If only the fan was severely damaged would that have an impact on an engine windmill restart?

From your quote above you should be asking,why would you restart an engine with a damaged fan?

QUOTE]My thoughts would be that you could generate more mass airflow from a centrifugal compressor spinning at a high velocity than an axial compressor spinning at the same velocity???[/QUOTE]

I'll have a go at answering this but I'm not sure exactly what you are looking for.
Since the centrifugal and axial compressors both do the same thing to the air, ie add kinetic energy and then diffuse it to higher static pressure you can make them both pass the same flow at the same RPM. You 'just' have to dimension the impeller appropriately and choose the right number of appropriately dimensioned axial stages.

You 'just' have to dimension the impeller appropriately and choose the right number of appropriately dimensioned axial stages.


For the same output the centifugal gives a lower length while the axial gives a lower diameter.

yet another trade are the duct losses with a multi stage centrfugal to achieve very high burner/turbine pressures.

So, if you already have a large diameter face with a prop, and moderate pressures to achieve the power to weight, than the centrifugal is attractive.

If you want very high pressures vs length than you want axial stages.

If you want very high pressures vs length than you want axial stages.

I'd say - If you want very high pressures vs DIAMETER then you want axial stages. This was the reason centrifugal compressors in fighters were passe by 1950.

(Well, there were a few holdovers - F9F, F-80, Mig-15...)

jpilotj

Is the single stage centrifugal compressor driven by the low pressure turbine or the high pressure turbine? Which comes first in the airstream?

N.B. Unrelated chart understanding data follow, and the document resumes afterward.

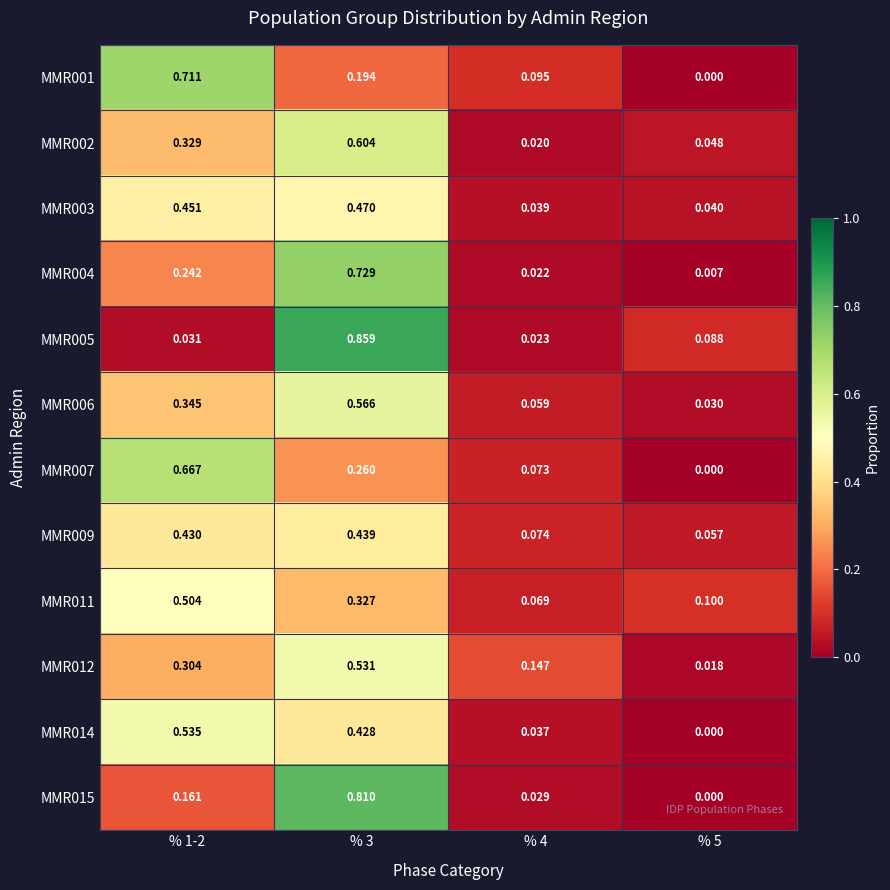

Rank the series by their maximum value, from lowest to highest.

MMR009, MMR003, MMR011, MMR012, MMR014, MMR006, MMR002, MMR007, MMR001, MMR004, MMR015, MMR005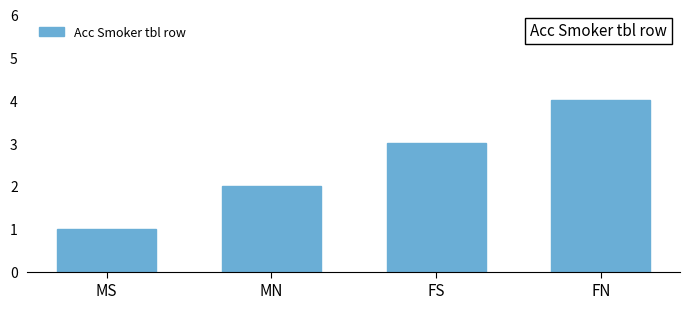

What is the difference between the values at MN and MS?

1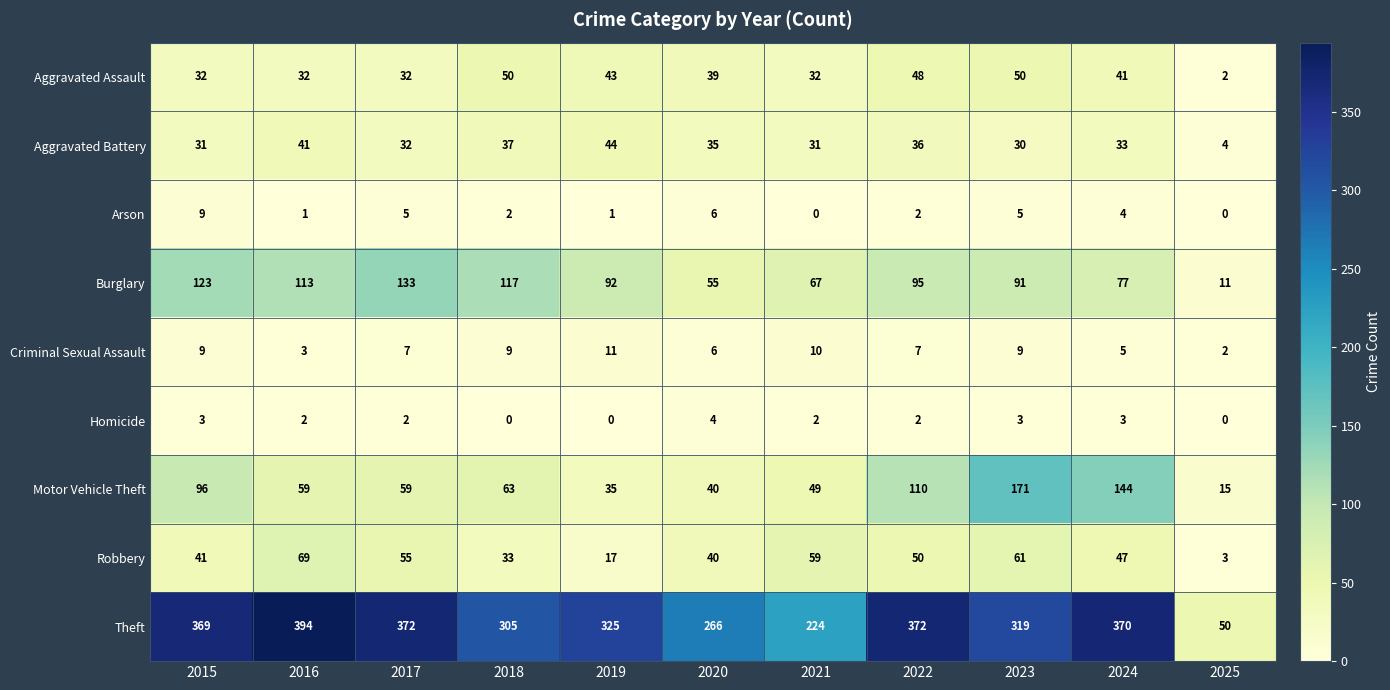

What value does the Aggravated Assault series have at 2024, to the nearest 10?

40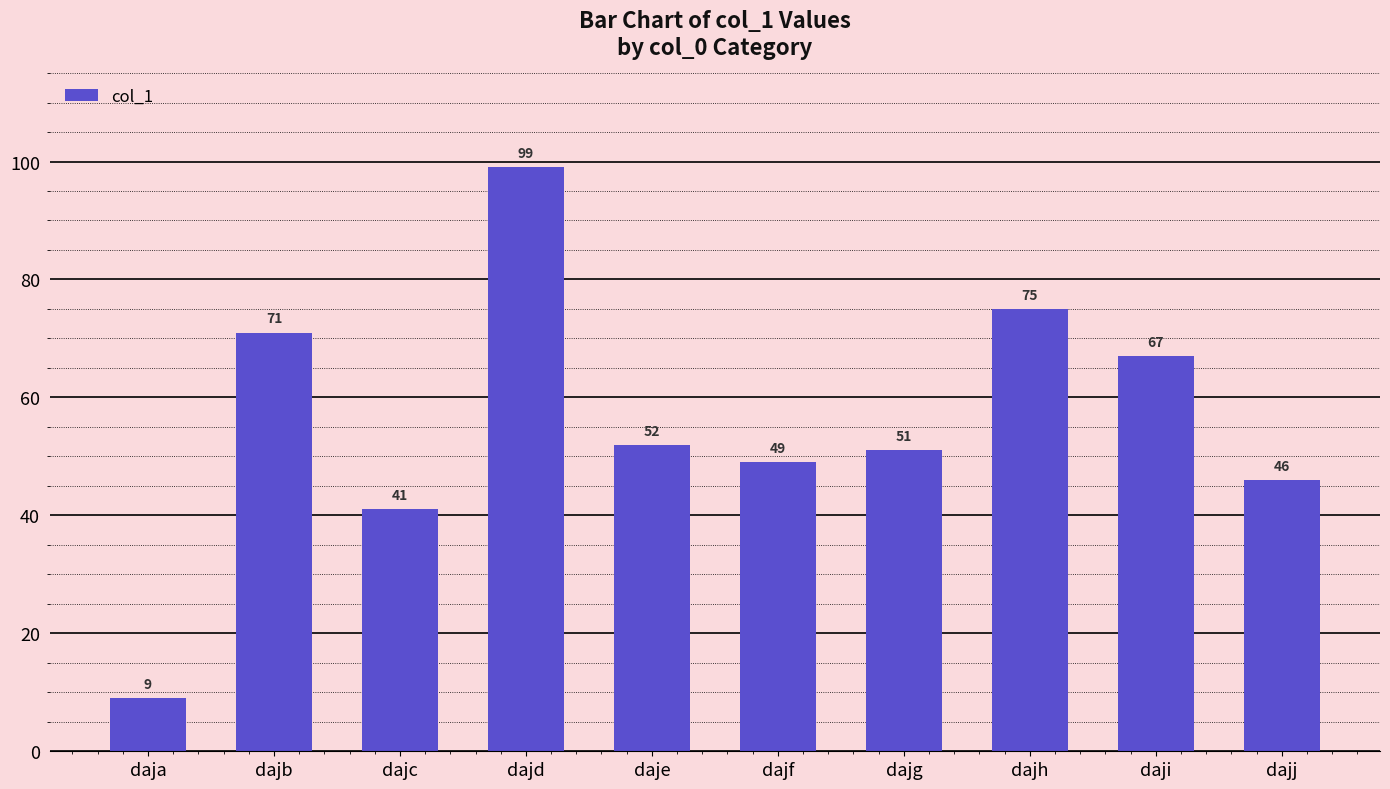

True or false: the data shows 9 at daja.

True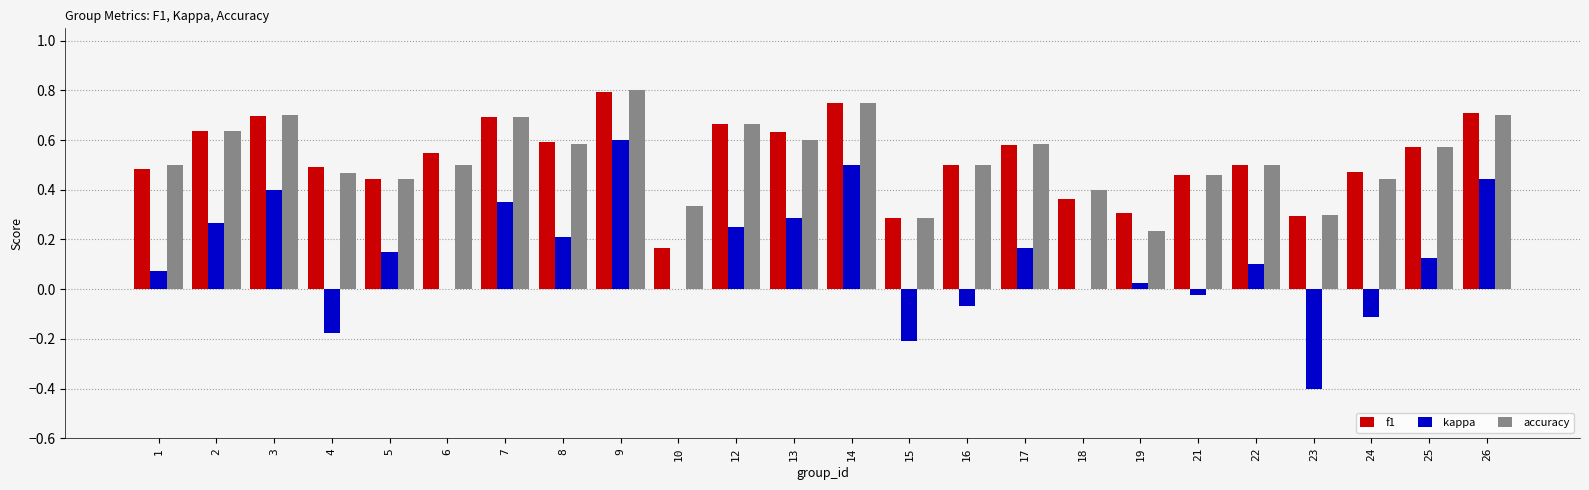

Between 18 and 26, which series saw the biggest shift?

kappa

For what reason is the coupling designed in this manor?

As already posted the centrifugal is the last compressor stage or HP compressor and therefore driven by the HP turbine.
The traditional view of a centrifugal being bigger dia than axial for same flow has to be modified when it is used in combination with axial stages as in the case you are interested in.
As the air goes thro the axial stages the density goes up and the volume goes down, so the final stage, the centrifugal, handles a lower specific volume (cu ft per lb) than the front, so it is significantly smaller than it would have to be as a first stage. How much smaller can be seen by looking at a cross section of a PW120 which has 2 centrifugals in series.
See my previous link.

The attributes of the centrifugal, high stage pressure ratio in short length, are no longer penalised by big dia. In fact if you look at the PW150 you see the impeller tip dia is the same as the first stage axial blade dia.
So a cf is a good way to bring up the rear of a compressor with a high stage pressure ratio and not much length.

Admittedly, the impeller is only half the centrifugal stage and the other half, the diffuser pipes, do increase the dia but this configuration of a few axials followed by a cf is very attractive not only for props. Many business jet fan engines have the same arrangement.